Brabus PowerXtra B50 Hybrid - wzmocniona hybryda
Brabus słynie z tego, że lubi stawiać sobie nietypowe, pionierskie wyzwania. Zazwyczaj jest to związane z wyciskaniem dodatkowych koni mechanicznych z najmocniejszych modeli Mercedesa, ale czasem niemiecki tuner wychodzi poza schematy, tworząc projekty nietuzinkowe. Do takich należy Brabus PowerXtra B50 Hybrid, który jest wariacją na temat nowej S-klasy w wersji... Plug-In Hybrid.
Przykład współczesnych supersamochodów pokazuje, że dziś napęd hybrydowy to nie tylko oszczędność paliwa i ekologia. Hybrydowa S-klasa co prawda nie należy do aut sportowych, ale łączna moc silnika spalinowego i elektrycznego wynosząca 442 KM to już naprawdę treściwa wartość. Inżynierowie Brabusa uznali jednak, że ten wynik można jeszcze poprawić i popracowali nad 3-litrowym V6, które znajdziemy pod maską S500. Dzięki zmianom w mapowaniu silnika oraz podniesieniu ciśnienia doładowania, jednostka napędowa zyskała dodatkowe 51 koni mechanicznych i 70 Nm momentu obrotowego, co daje ostatecznie 379 KM i 550 Nm z samego silnika spalinowego. Gdy do tego dołożymy także motor elektryczny, nowy Brabus w sumie produkuje 493 KM i gigantyczne 890 Nm.

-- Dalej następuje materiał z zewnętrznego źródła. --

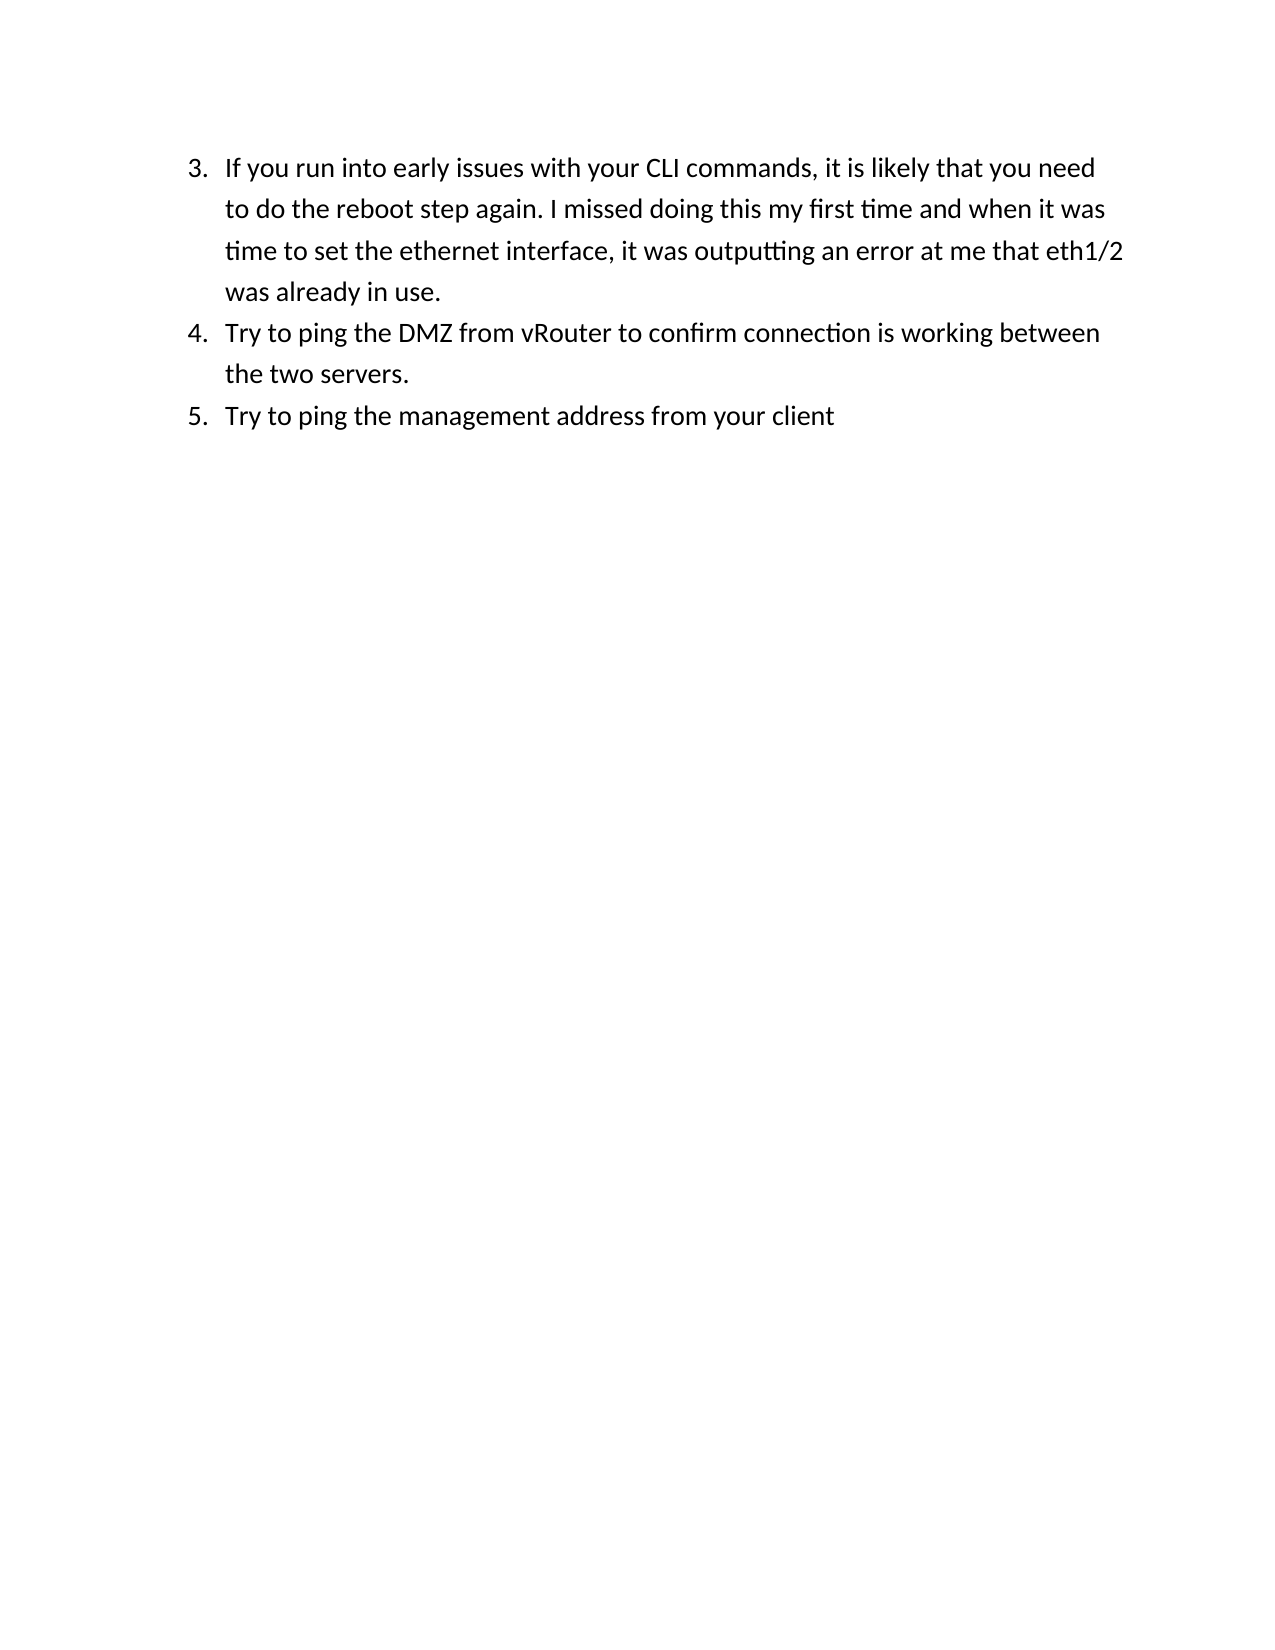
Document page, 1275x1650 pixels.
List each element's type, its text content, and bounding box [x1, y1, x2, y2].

list If you run into early issues with your CLI commands, it is likely that you need to do the reboot step again. I missed doing this my first time and when it was time to set the ethernet interface, it was outputting an error at me that eth1/2 was already in use. [187, 150, 1125, 308]
list Try to ping the management address from your client [187, 397, 1125, 432]
list Try to ping the DMZ from vRouter to confirm connection is working between the two servers. [187, 315, 1125, 391]
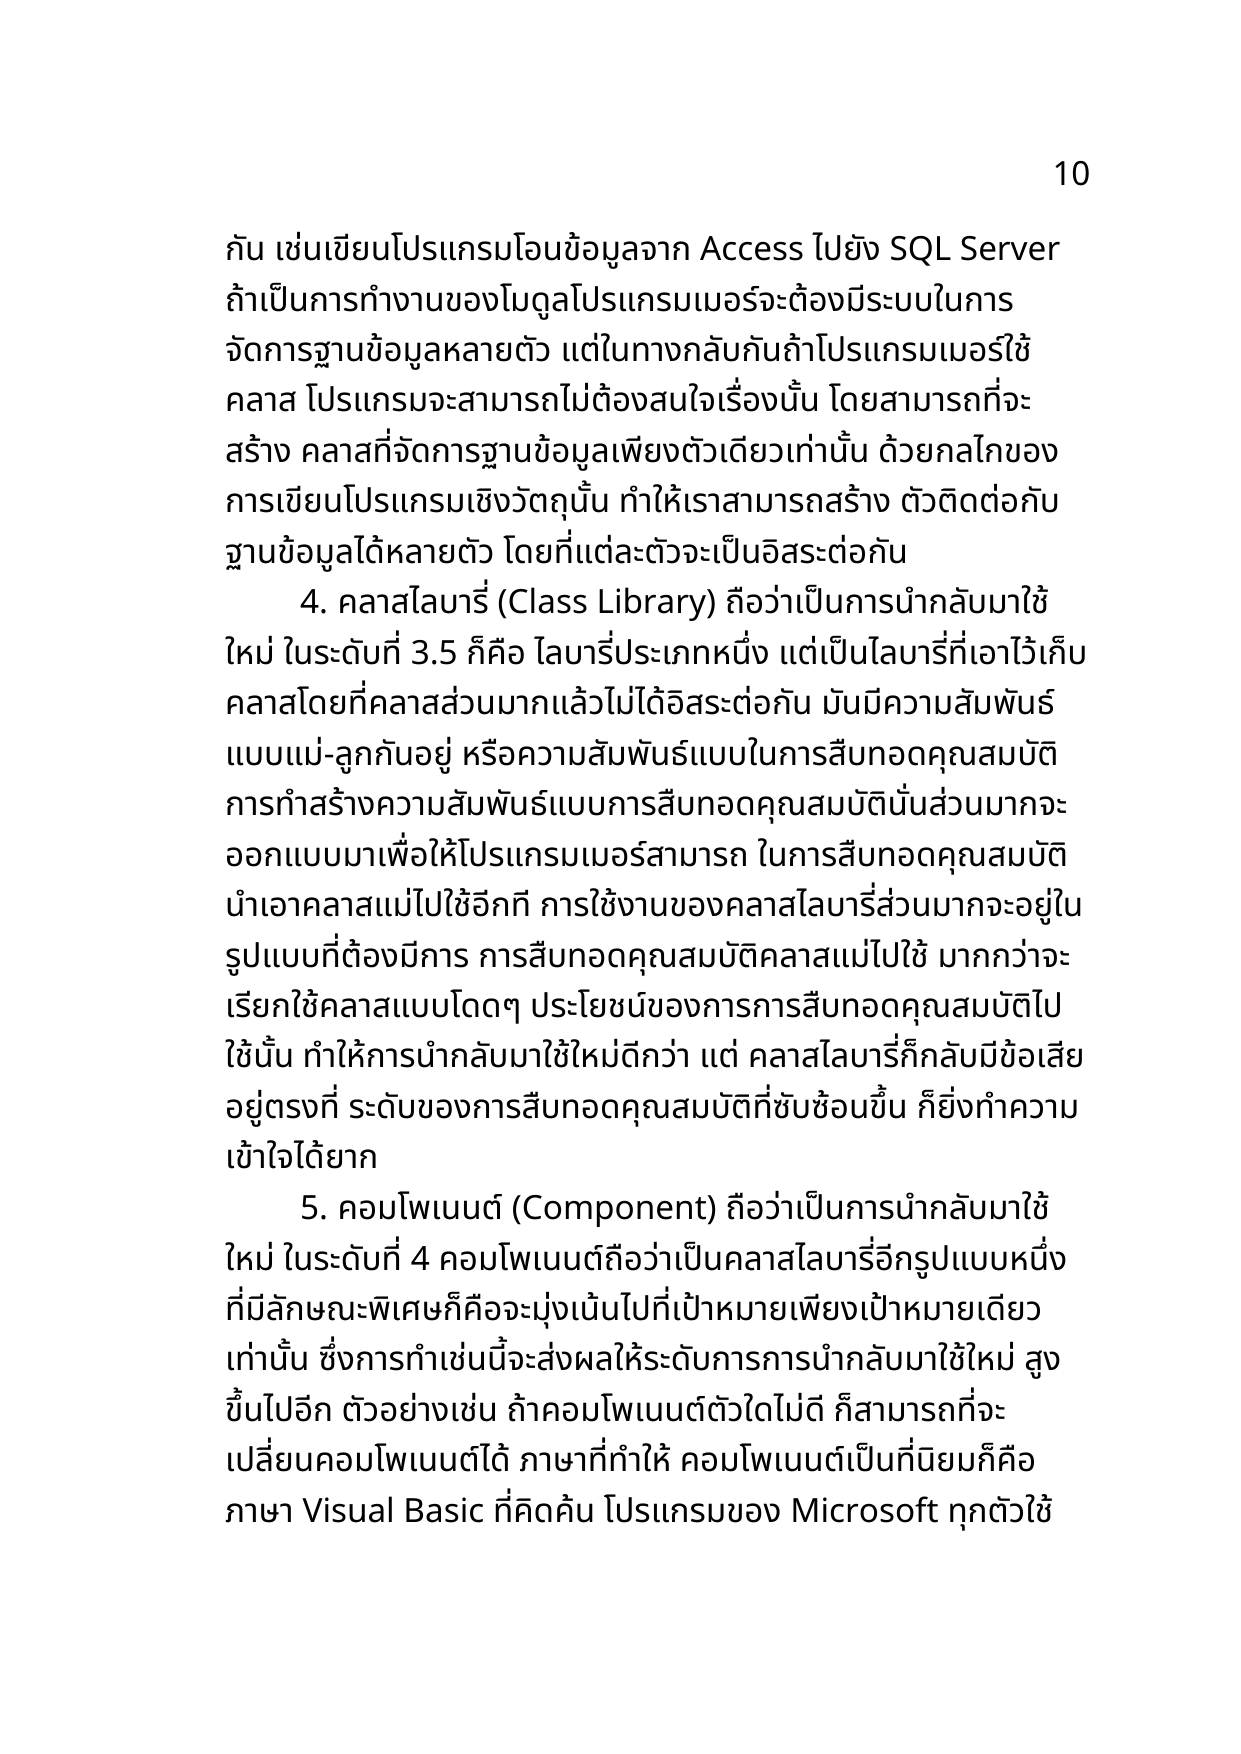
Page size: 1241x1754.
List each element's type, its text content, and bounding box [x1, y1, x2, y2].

text 4. คลาสไลบารี่ (Class Library) ถือว่าเป็นการนำกลับมาใช้ใหม่ ในระดับที่​ 3.5 ก็คือ​ ไลบารี่ประ​เภทหนึ่ง​ ​แต่​เป็นไลบารี่ที่​เอา​ไว้​เก็บคลาสโดย​ที่​คลาสส่วน​มาก​แล้ว​ไม่​ได้​อิสระต่อ​กัน​ ​มันมี​ความ​สัมพันธ์​แบบแม่-ลูก​กัน​อยู่​ ​หรือความสัมพันธ์แบบในการสืบทอดคุณสมบัติการทำ​สร้างความสัมพันธ์แบบการสืบทอดคุณสมบัติ​นั่น​ส่วน​มาก​จะ​ออกแบบมา​เพื่อ​ให้​โปรแกรมเมอร์สามารถ ในการสืบทอดคุณสมบัตินำเอาคลาสแม่​ไป​ใช้​อีกที​ ​การ​ใช้​งานของ​คลาสไลบารี่ส่วนมากจะอยู่ในรูปแบบที่ต้องมีการ​ การสืบทอดคุณสมบัติคลาสแม่​ไป​ใช้​ ​มากกว่า​จะ​เรียก​ใช้คลาสแบบโดดๆ​ ​ประ​โยชน์ของการการสืบทอดคุณสมบัติไป​ใช้​นั้น​ ​ทำ​ให้การนำกลับมาใช้ใหม่ดีกว่า แต่​ คลาสไลบารี่ก็กลับมีข้อเสีย​อยู่​​ตรงที่​ ​ระดับของการสืบทอดคุณสมบัติที่ซับซ้อนขึ้น​ ​ก็ยิ่งทำ​ความ​เข้า​ใจ​ได้​ยาก [225, 578, 1090, 1184]
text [225, 1184, 1090, 1537]
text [225, 225, 1090, 578]
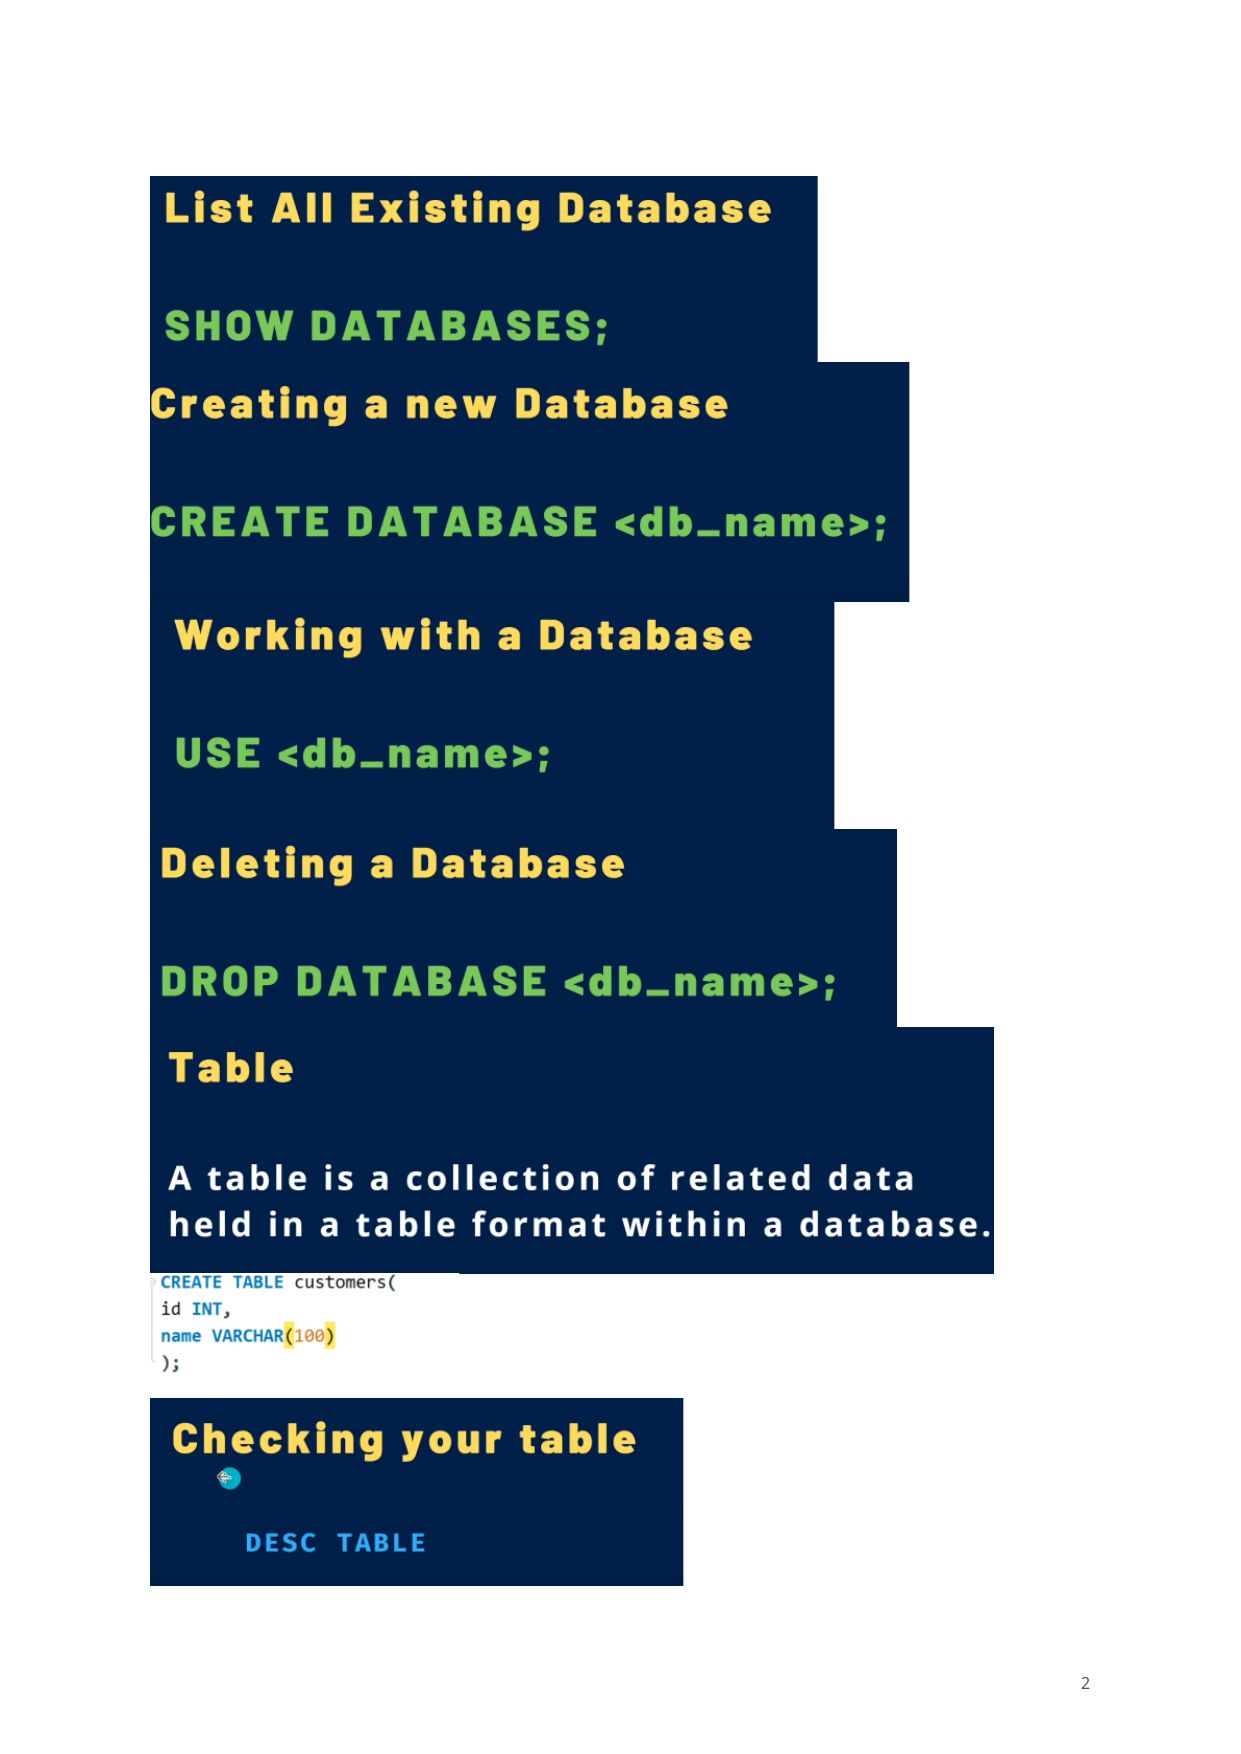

Co najważniejsze - te pokłady mocy mają być dostępne niemal w pełnym zakresie obrotów. Siły więc zdecydowanie nie brakuje, co rzecz jasna pozytywnie wpływa także na osiągi auta. Sprint do setki skrócony został do zaledwie 4,9 s, a prędkość maksymalna wynosi ograniczone elektronicznie 250 km/h. Z drugiej strony, niemiecki tuner nie ingerował w ogniwa elektryczne i wzmocniona S-klasa oferuje także możliwość 4 konfiguracji napędu - w tym opcję, w której auto porusza się wyłącznie na prąd.
Oczywiście zabiegi Brabusa to nie tylko sprawa silnika. PowerXtra B50 Hybrid dostępny jest także z kilkoma pakietami aerodynamicznymi, obejmującymi: dokładki na zderzaki i spoilery, specjalne wykończenie wnętrza, zmieniony wydech i nowy wzór felg.